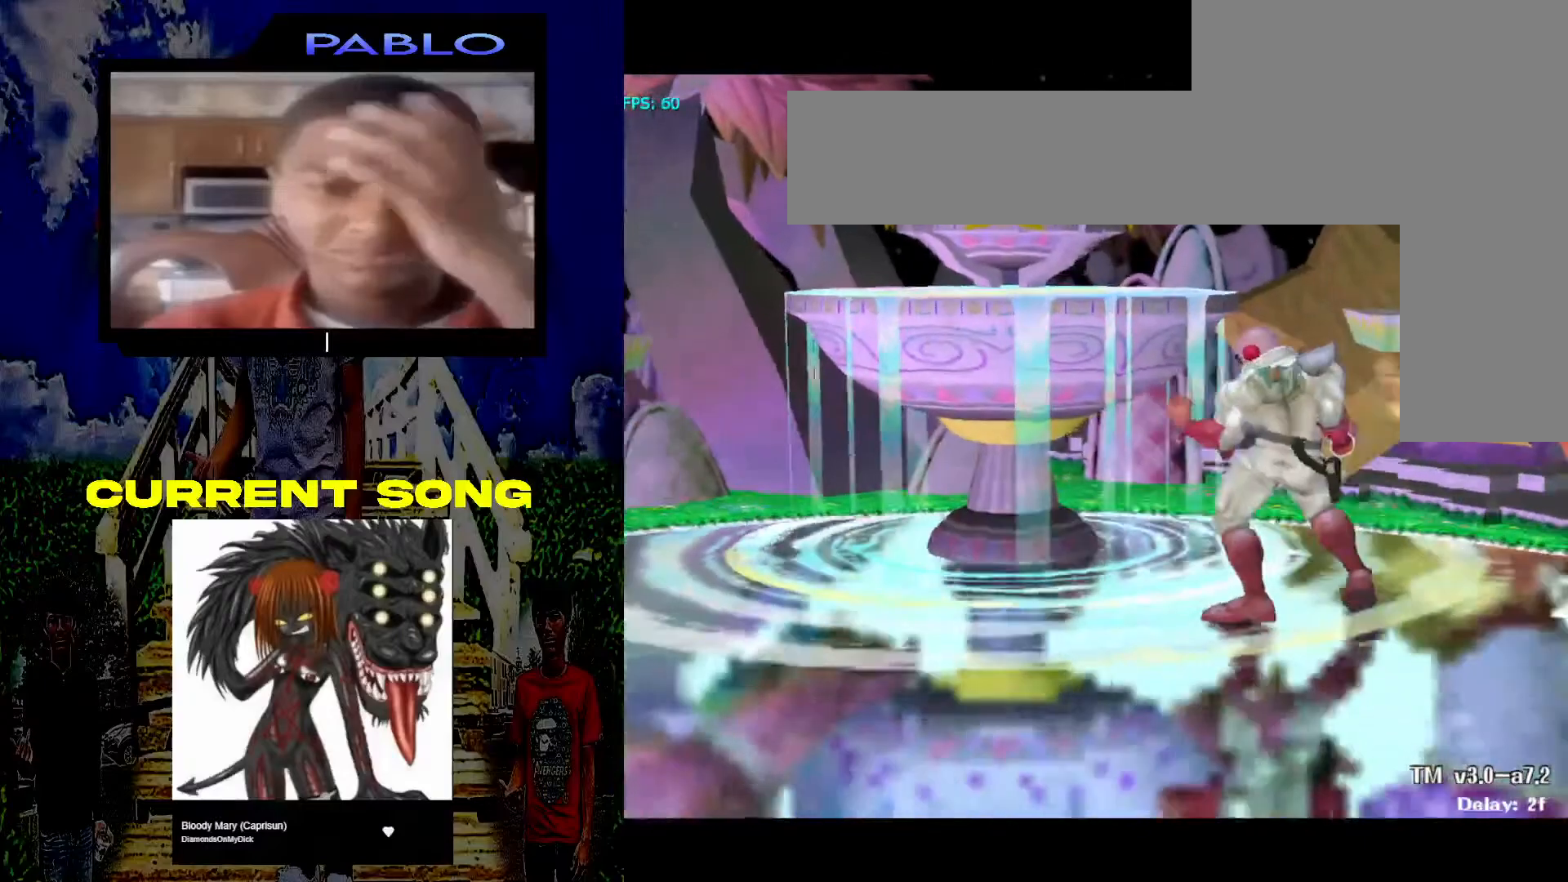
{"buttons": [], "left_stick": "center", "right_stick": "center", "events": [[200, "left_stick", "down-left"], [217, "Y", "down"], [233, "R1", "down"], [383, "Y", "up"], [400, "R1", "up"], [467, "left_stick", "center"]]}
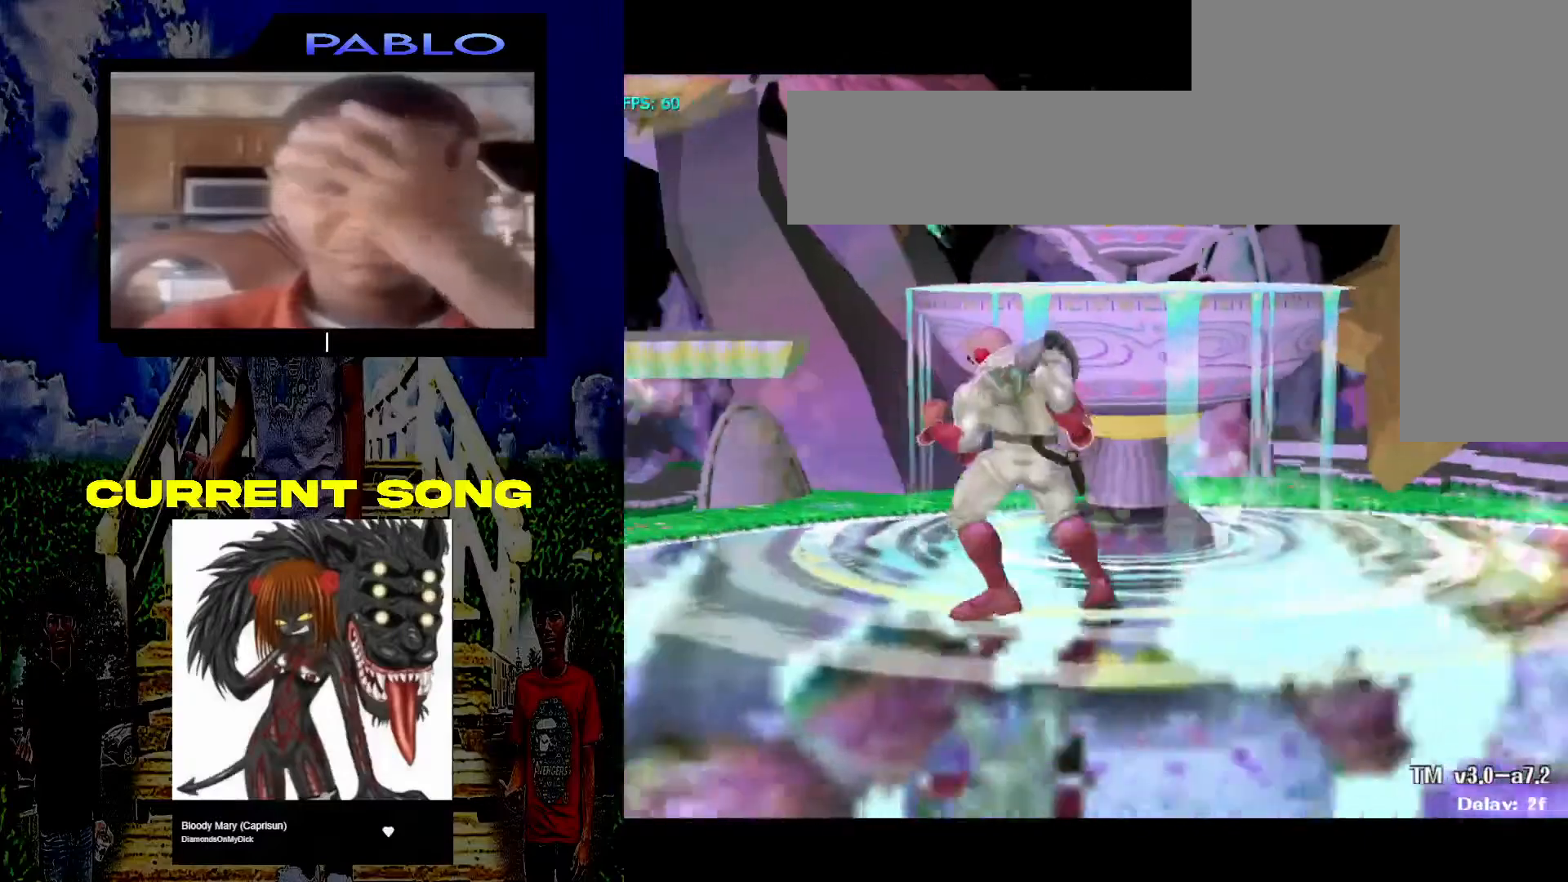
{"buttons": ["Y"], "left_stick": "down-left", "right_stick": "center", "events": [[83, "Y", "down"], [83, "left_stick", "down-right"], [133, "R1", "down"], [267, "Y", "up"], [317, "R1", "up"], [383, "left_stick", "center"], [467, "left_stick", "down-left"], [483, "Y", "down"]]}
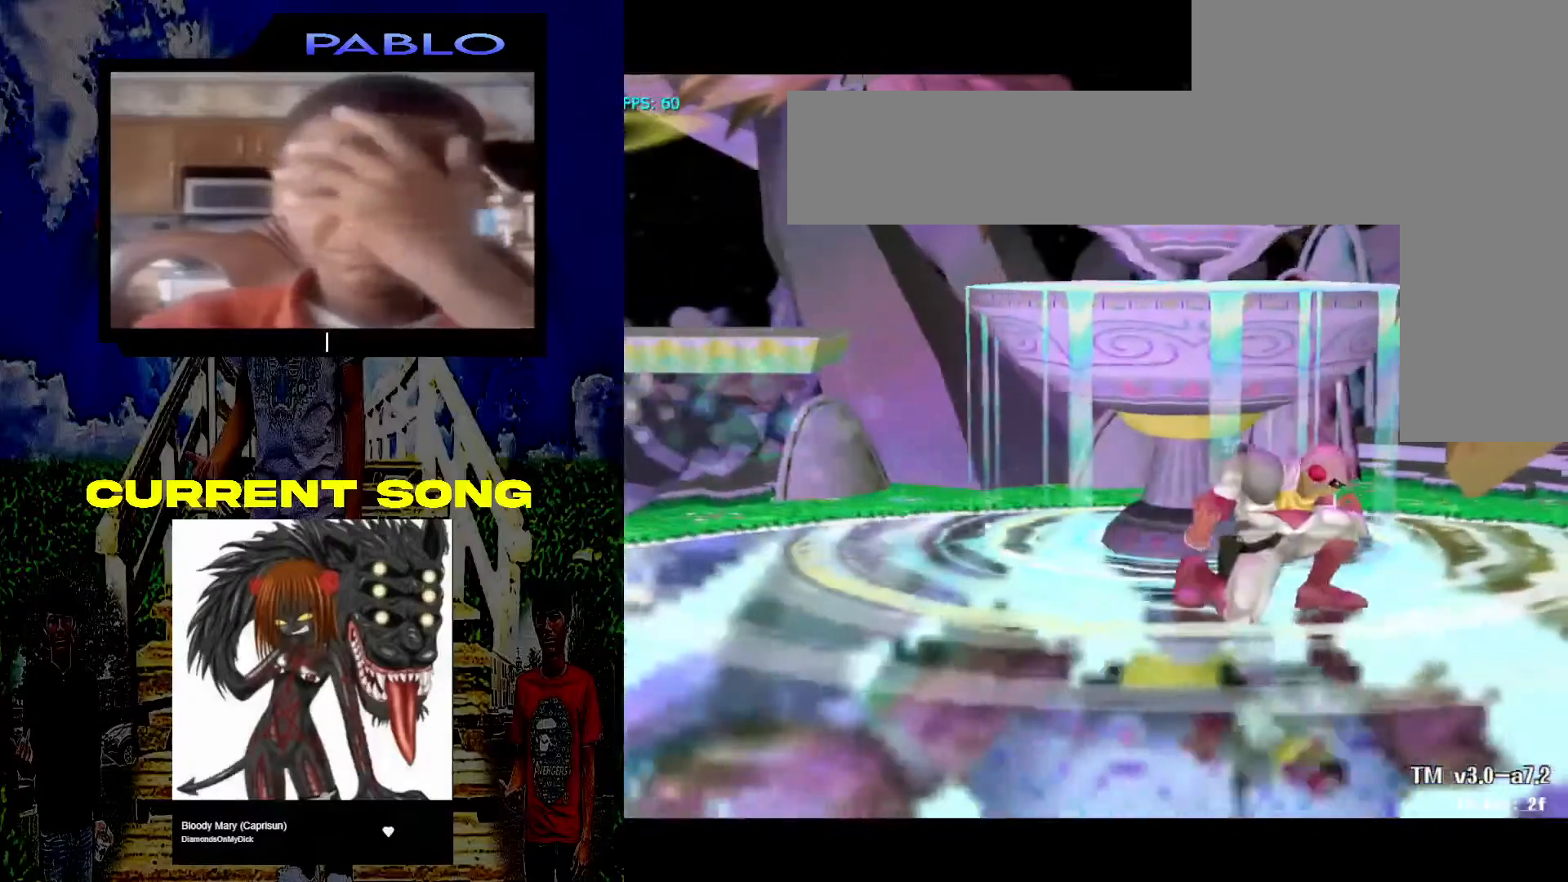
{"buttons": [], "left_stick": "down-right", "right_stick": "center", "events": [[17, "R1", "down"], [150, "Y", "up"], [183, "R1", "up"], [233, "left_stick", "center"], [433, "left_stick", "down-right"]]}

=====

→ **Work to be completed**:
Pictures stay out; everything else in the listing above gets restated word for word.

→ **Completed task**:
{"buttons": [], "left_stick": "center", "right_stick": "center", "events": [[200, "left_stick", "down-left"], [217, "Y", "down"], [233, "R1", "down"], [383, "Y", "up"], [400, "R1", "up"], [467, "left_stick", "center"]]}
{"buttons": ["Y"], "left_stick": "down-left", "right_stick": "center", "events": [[83, "Y", "down"], [83, "left_stick", "down-right"], [133, "R1", "down"], [267, "Y", "up"], [317, "R1", "up"], [383, "left_stick", "center"], [467, "left_stick", "down-left"], [483, "Y", "down"]]}
{"buttons": [], "left_stick": "down-right", "right_stick": "center", "events": [[17, "R1", "down"], [150, "Y", "up"], [183, "R1", "up"], [233, "left_stick", "center"], [433, "left_stick", "down-right"]]}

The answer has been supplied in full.